IMHO the holy grail of sound would be hearing music exactly as the artist wants me to hear it. The sound is part of his performance, so if he wants the vocals to sound like i'm in a tiny bathroom with the vocalist singing softly into my ear, and the rest of the band is playing outside the building, then that is how it should sound. It's the same as him deciding to play a certain note at a certain time, or deciding to have the bass player only play in the chorus. Imagine if you could change the notes an artist plays with something as abstract and inaccurate as picking out a headphone based on online reviews! If this holy grail were achieved and you wouldn't like the sound, it's the same as not liking the performance imo.
***Reasons why scientifically finding the best response curve is nearly impossible without listening tests start here (u can skip)***
There are several barriers to achieving this holy grail, the most relevant of which are the lack of a clear-cut reference reproduction system, and the wide variety of reproduction systems used by music listeners.
Most people think a speaker that measures flat with no distortion or noise is the reference, but in reality room acoustics make this much less clear-cut. Not only do acoustics add a reverberation that cannot be controlled by the artist, they also add time-dependent frequency response changes, making it impossible for both the direct sound and the room tone to measure flat, or even all of the room tone. Over time, the reproduction systems used for making sound changes to recordings (aka mixing and mastering) have leaned in the direction of slightly boosted bass, and slightly reduced treble, relative to a flat-measuring speaker. I don't claim to exactly know the reasons for this (though I have some guesses), but I don't think they matter much for the sake of this discussion.
Also, nearly all sound engineers tend to consider the listeners who use low quality reproduction systems such as apple ear buds, and attempt to make minimal sacrifices to the sound on their good reproduction system so that the music can be listened to on bad reproduction systems.
When you get to headphones, this gets even more complicated, for reasons most of you know, one of the biggest reasons being that headphones bypass our individually shaped heads and bodies, which in real life interact acoustically with everything we hear. with that said, there has been developed an approximate equivalent to a flat measuring set of speakers on headphones, which is called a diffuse field response. Etymotic uses a modified version of this response their target curve. However as I have stated, a flat speaker is not the reference, and there isn't really a reference that everybody acknowledges.
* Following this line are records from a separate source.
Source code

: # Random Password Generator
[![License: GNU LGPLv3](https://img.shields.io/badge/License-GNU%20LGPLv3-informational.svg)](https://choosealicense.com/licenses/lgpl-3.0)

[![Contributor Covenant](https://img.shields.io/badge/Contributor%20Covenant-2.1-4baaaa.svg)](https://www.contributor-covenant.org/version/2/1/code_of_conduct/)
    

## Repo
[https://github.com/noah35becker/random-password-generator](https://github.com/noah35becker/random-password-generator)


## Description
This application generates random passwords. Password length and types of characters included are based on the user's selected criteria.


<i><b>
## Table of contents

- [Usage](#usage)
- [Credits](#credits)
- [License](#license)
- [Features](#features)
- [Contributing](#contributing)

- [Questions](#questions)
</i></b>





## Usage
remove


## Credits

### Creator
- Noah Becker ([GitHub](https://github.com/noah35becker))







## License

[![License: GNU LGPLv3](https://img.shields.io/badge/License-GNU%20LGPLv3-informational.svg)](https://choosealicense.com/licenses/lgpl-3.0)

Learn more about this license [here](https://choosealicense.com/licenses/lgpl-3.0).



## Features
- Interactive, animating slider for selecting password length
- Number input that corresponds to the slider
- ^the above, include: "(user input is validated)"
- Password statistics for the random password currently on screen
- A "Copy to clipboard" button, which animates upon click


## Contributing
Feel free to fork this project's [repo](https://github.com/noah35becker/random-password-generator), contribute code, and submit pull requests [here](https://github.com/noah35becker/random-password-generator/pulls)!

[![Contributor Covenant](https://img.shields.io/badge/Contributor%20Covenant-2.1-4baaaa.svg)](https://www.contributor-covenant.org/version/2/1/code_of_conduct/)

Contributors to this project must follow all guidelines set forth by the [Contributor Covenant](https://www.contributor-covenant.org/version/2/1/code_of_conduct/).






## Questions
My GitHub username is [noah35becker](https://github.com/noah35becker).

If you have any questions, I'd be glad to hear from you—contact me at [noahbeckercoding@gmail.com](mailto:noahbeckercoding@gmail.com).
Another point to consider is that modern recordings don't necessarily have anything to do with how music sounds in concerts, and don't necessarily aim to replicate purely acoustic things.
***Reasons ... nearly impossible ... end here***
With all of these factors considered, it is pretty impossible to scientifically find a target response for headphones.
So, the next best thing IMHO (and that of Sean Olive) is to assume that most peoples' concept of what sounds good matches how most artists want their recordings to sound (a pretty good assumption considering artists generally want to please their listeners), and perform listening tests to find what curve is most enjoyable on headphones. This is what I meant by my previous comment.
Sorry for the long post, just wanted to make my opinion as clear as possible.
Edit: Please correct me if I made mistakes in my reasoning.